Though the weirdly peculiar trees, creepers, and bamboolike shoots comprising the jungle's vegetation were not strong enough to bar the progress of the dense, hard, human bodies, yet they impeded that progress so terribly that the trail-breaker soon halted.
"Not so good this way, Peg," he reflected. "These creepers will soon pull you down, I'm afraid; and, besides, we'll be losing our line pretty quickly. What to do? Better I knock out a path with this magic wand of mine, I guess—none of this stuff seems to be very heavy."
Again they set out; Seaton's grating, so bent and battered now that it could not be recognized as once having been the door of a prison cell, methodically sweeping from side to side; a fiercely driven scythe against which no hyperthing could stand. Vines and creepers still wrapped around and clung to the struggling pair; shattered masses drifted down upon them from above, exuding in floods a viscous, gluey sap; and both masses of broken vegetation and floods of adhesive juices reënforced and rendered even more impassible the already high-piled wilderness of débris which had been accumulating there during time unthinkable.
Thus hampered, but driven to highest effort by the fear of imminent darkness and consequent helplessness, they struggled indomitably on. On and on; while behind them stretched an ever-lengthening, straight, sharply cut streak of blackness in the livid hyperlight of the jungle.
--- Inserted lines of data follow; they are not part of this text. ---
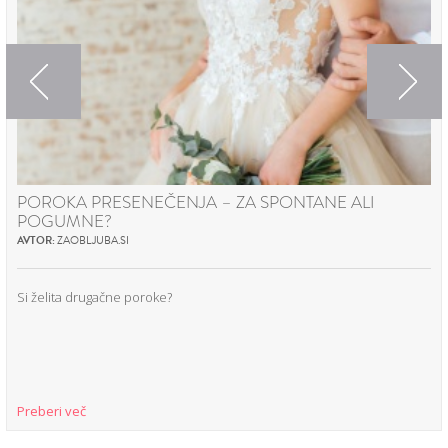
Previous
Next
POROKA PRESENEČENJA – ZA SPONTANE ALI
POGUMNE?
AVTOR:
ZAOBLJUBA.SI
Si želita drugačne poroke?
Preberi več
Seaton's great mass and prodigious strength enabled him to force his way through that fantastically inimical undergrowth without undue difficulty, but the unremitting pull and drag of the attacking vines eventually wore down the woman's much slighter physique.
"Just a minute, Dick!" She stopped, strength almost spent. "I hate to admit that I can't stand the pace, especially since you are doing all the real work, as well as wading through the same mess that I am, but I don't believe that I can go on much longer without a rest."
"All right—" Seaton began, but broke off, staring ahead. "No; keep on coming one minute more, Peg—three more jumps and we're through."
"I can go that much farther, of course. Lead on, MacDuff!" and they struggled on.
Seaton had spoken truly. In a few more steps they broke out of the thick growth of the jungle and into the almost-palpable darkness of a great, roughly circular area which had been cleared of the prolific growth. In the center of this circle could be seen the bluely illuminated works of the engineers who were raising Skylark Two. The edge of the great well was surrounded by four-dimensional machinery; and that well's wide apron and its towering derricks were swarming with hypermen.